それは少し前、元ヤンキースの松井秀喜選手の引退セレモニーが華々しく行われた時のことでした。ヤンキースも松井秀喜に華を持たせるべく一日契約という粋なはからいまでして大々的に引退のステージを用意しました。この様子は日本のメディアにも大きく取り上げられ、当然のごとく元チームメイト達は松井選手に労いの言葉をかけるべくセレモニーに出席しました。
このようは華々しいステージの裏でショッキングな話がでました。
何と、そこには最も松井選手を祝福すると思われていた現役ヤンキースのイチロー選手の姿がなかったのです。イチロー選手はセレモニーへの出席を拒否したのです。
この事は松井秀喜元選手が主役なので大きくは取り上げられませんでしたが、奇跡の2ショットを見たいと思っていたファンたちはイチロー選手の不参加にガッカリを通り越し、ネット上でイチロー選手は人格を否定されるような批判を数多く受けました。マスコミでさえイチロー選手の器の小ささを批判する記事がありましたが、イチロー選手はそれらに対し反論も釈明もすることはありませんでした。
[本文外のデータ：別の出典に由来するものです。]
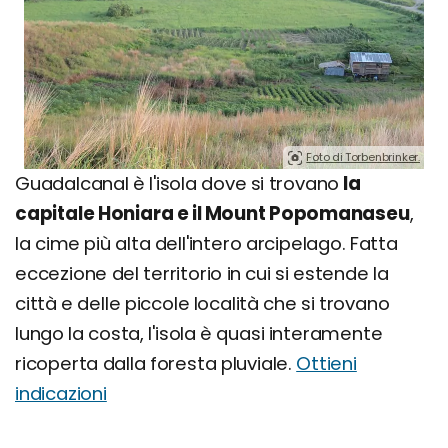
Foto di Torbenbrinker.
Guadalcanal è l'isola dove si trovano
la
capitale Honiara e il Mount Popomanaseu
,
la cime più alta dell'intero arcipelago. Fatta
eccezione del territorio in cui si estende la
città e delle piccole località che si trovano
lungo la costa, l'isola è quasi interamente
ricoperta dalla foresta pluviale.
Ottieni
indicazioni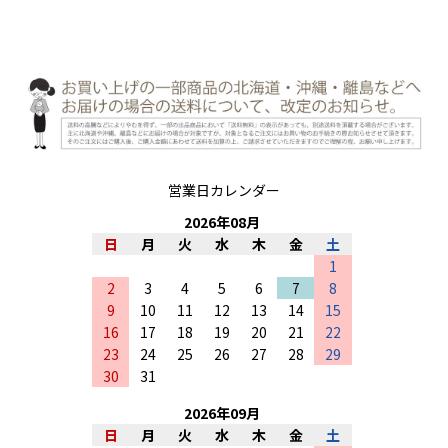
営業日カレンダー
2026
年
08
月
日
月
火
水
木
金
土
1
2
3
4
5
6
7
8
9
10
11
12
13
14
15
16
17
18
19
20
21
22
23
24
25
26
27
28
29
30
31
2026
年
09
月
日
月
火
水
木
金
土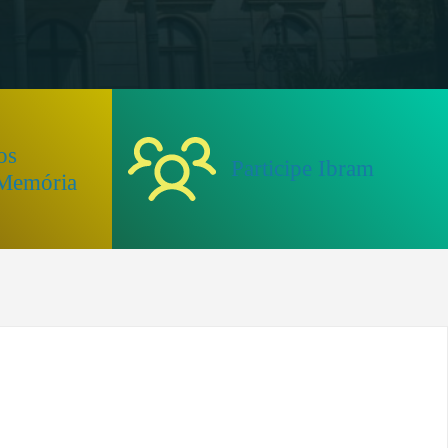
os
Participe Ibram
 Memória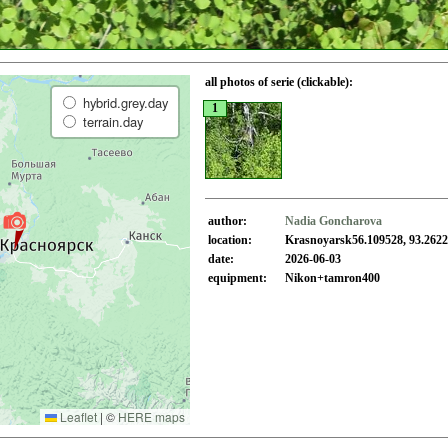
all photos of serie (clickable):
hybrid.grey.day
1
terrain.day
author:
Nadia Goncharova
location:
Krasnoyarsk56.109528, 93.262
date:
2026-06-03
equipment:
Nikon+tamron400
Leaflet
|
©
HERE maps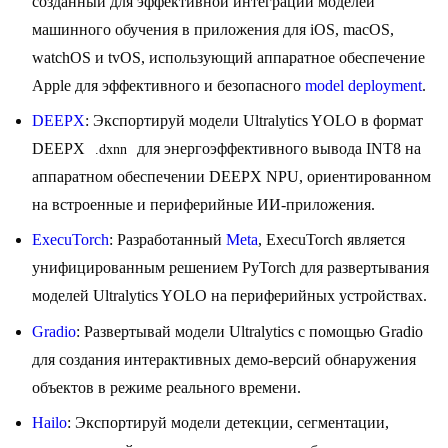
созданный для эффективной интеграции моделей
машинного обучения в приложения для iOS, macOS,
watchOS и tvOS, использующий аппаратное обеспечение
Apple для эффективного и безопасного
model deployment
.
DEEPX
: Экспортируй модели Ultralytics YOLO в формат
DEEPX
для энергоэффективного вывода INT8 на
.dxnn
аппаратном обеспечении DEEPX NPU, ориентированном
на встроенные и периферийные ИИ-приложения.
ExecuTorch
: Разработанный
Meta
, ExecuTorch является
унифицированным решением PyTorch для развертывания
моделей Ultralytics YOLO на периферийных устройствах.
Gradio
: Развертывай модели Ultralytics с помощью Gradio
для создания интерактивных демо-версий обнаружения
объектов в режиме реального времени.
Hailo
: Экспортируй модели детекции, сегментации,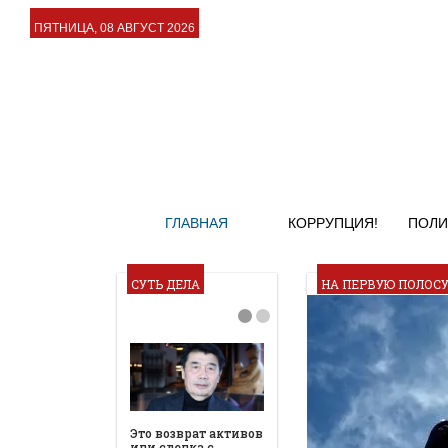
ПЯТНИЦА, 08 АВГУСТ 2026
ГЛАВНАЯ
КОРРУПЦИЯ!
ПОЛИ
СУТЬ ДЕЛА
НА ПЕРВУЮ ПОЛОС
Это возврат активов
или сделка с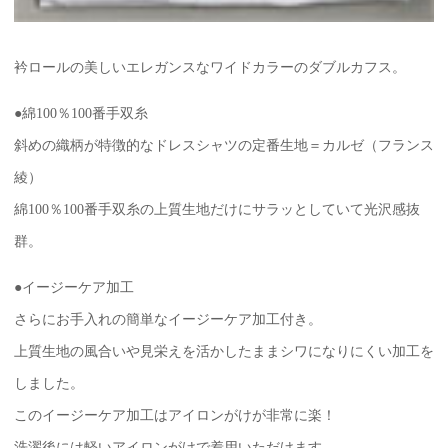
衿ロールの美しいエレガンスなワイドカラーのダブルカフス。
●綿100％100番手双糸
斜めの織柄が特徴的なドレスシャツの定番生地＝カルゼ（フランス
綾）
綿100％100番手双糸の上質生地だけにサラッとしていて光沢感抜
群。
●イージーケア加工
さらにお手入れの簡単なイージーケア加工付き。
上質生地の風合いや見栄えを活かしたままシワになりにくい加工を
しました。
このイージーケア加工はアイロンがけが非常に楽！
洗濯後には軽いアイロンがけで着用いただけます。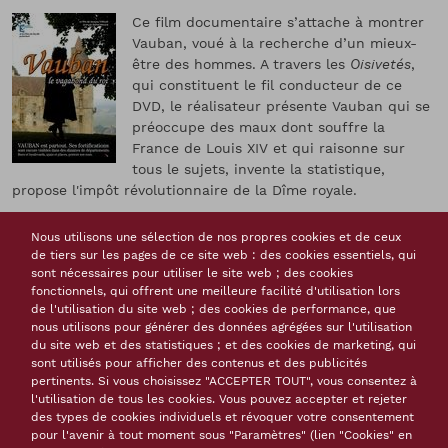
Ce film documentaire s’attache à montrer
Vauban, voué à la recherche d’un mieux-
être des hommes. A travers les
Oisivetés
,
qui constituent le fil conducteur de ce
DVD, le réalisateur présente Vauban qui se
préoccupe des maux dont souffre la
France de Louis XIV et qui raisonne sur
tous le sujets, invente la statistique,
propose l'impôt révolutionnaire de la Dîme royale.
Saint Bonnot: Les films du lieu-dit - 2006
Nous utilisons une sélection de nos propres cookies et de ceux
- , 1 DVD (2h15 min) : couleur, son
de tiers sur les pages de ce site web : des cookies essentiels, qui
Notes
Entretien avec Joël Cornette, Michèle Virol et
sont nécessaires pour utiliser le site web ; des cookies
Nicolas Faucherre
fonctionnels, qui offrent une meilleure facilité d'utilisation lors
de l'utilisation du site web ; des cookies de performance, que
Langue(s) de la ressource
français
nous utilisons pour générer des données agrégées sur l'utilisation
Documents audiovisuels
du site web et des statistiques ; et des cookies de marketing, qui
Thème(s)
sont utilisés pour afficher des contenus et des publicités
Vauban
Vie publique et vie privée
pertinents. Si vous choisissez "ACCEPTER TOUT", vous consentez à
l'utilisation de tous les cookies. Vous pouvez accepter et rejeter
Tags
des types de cookies individuels et révoquer votre consentement
Vauban
pensée et théorie économique
génie militaire
pour l'avenir à tout moment sous "Paramètres" (lien "Cookies" en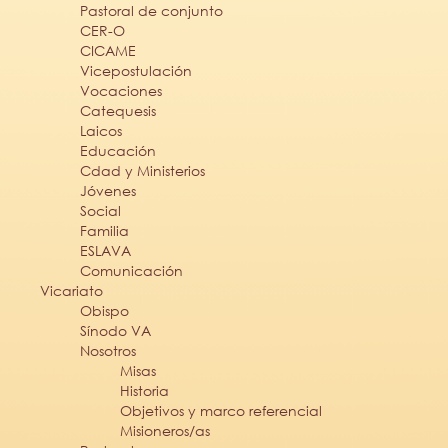
Pastoral de conjunto
CER-O
CICAME
Vicepostulación
Vocaciones
Catequesis
Laicos
Educación
Cdad y Ministerios
Jóvenes
Social
Familia
ESLAVA
Comunicación
Vicariato
Obispo
Sínodo VA
Nosotros
Misas
Historia
Objetivos y marco referencial
Misioneros/as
この様な式典に、なぜイチロー選手は出なかったのでしょうか?ネット上に書かれているように松井秀喜が嫌いなのでしょうか?
いいえ、それは断じて違います。そんな小さなことで公の場で不参加をする理由はありません。
真の理由とは式典の時間がルーティーン(準備)にかかっていたからなのです。
本当にこれだけのことなのです。これだけのことというかイチロー選手に言わせれば、これ以上の理由はないでしょう。
彼にとってプロでいる以上最高の結果を残す為に一切の妥協を許さない姿勢を持つことが当然なのです。“少しぐらいはいいじゃないか?“という声が聞こえてきそうですが、著名なプロほど式典や行事、そして色々なお誘いは山ほどあるのは安易に想像できると思います。
しかし、1つ妥協したら怒涛のように崩れていくのがわかっているから自分のルーティーンはどんなことがあっても崩さない、これがアメリカという色々な人種、文化、習慣を持った世界の中で自分を輝かせられる方法だと理解しているのでしょう。イチロー選手が毎日、何年間もカレーを食べた話は有名ですが、自分の目指すもののためにプラスになることはする、マイナスになることはしない、というシンプルでとても難しいことをやり続けることができた男だからこそ4000安打という途方もない記録を達成できたのでしょう。
我々も疲れている時などは“ちょっとぐらい休もう”“あとで、やればいいから”など色々と理由をつけて後回しにしたくなる誘惑があるはずです。しかし“少し”した妥協は、その1回で絶対に終わることはありません。
その妥協は少しずつ大きくなり、最初のうちは破る感じていたはずの罪悪感さえ、やがて慣れてしまい、いつの間にか習慣になってしまうのです。
偉大な結果の裏には必ず偉大なルーティーン(準備)があるのです。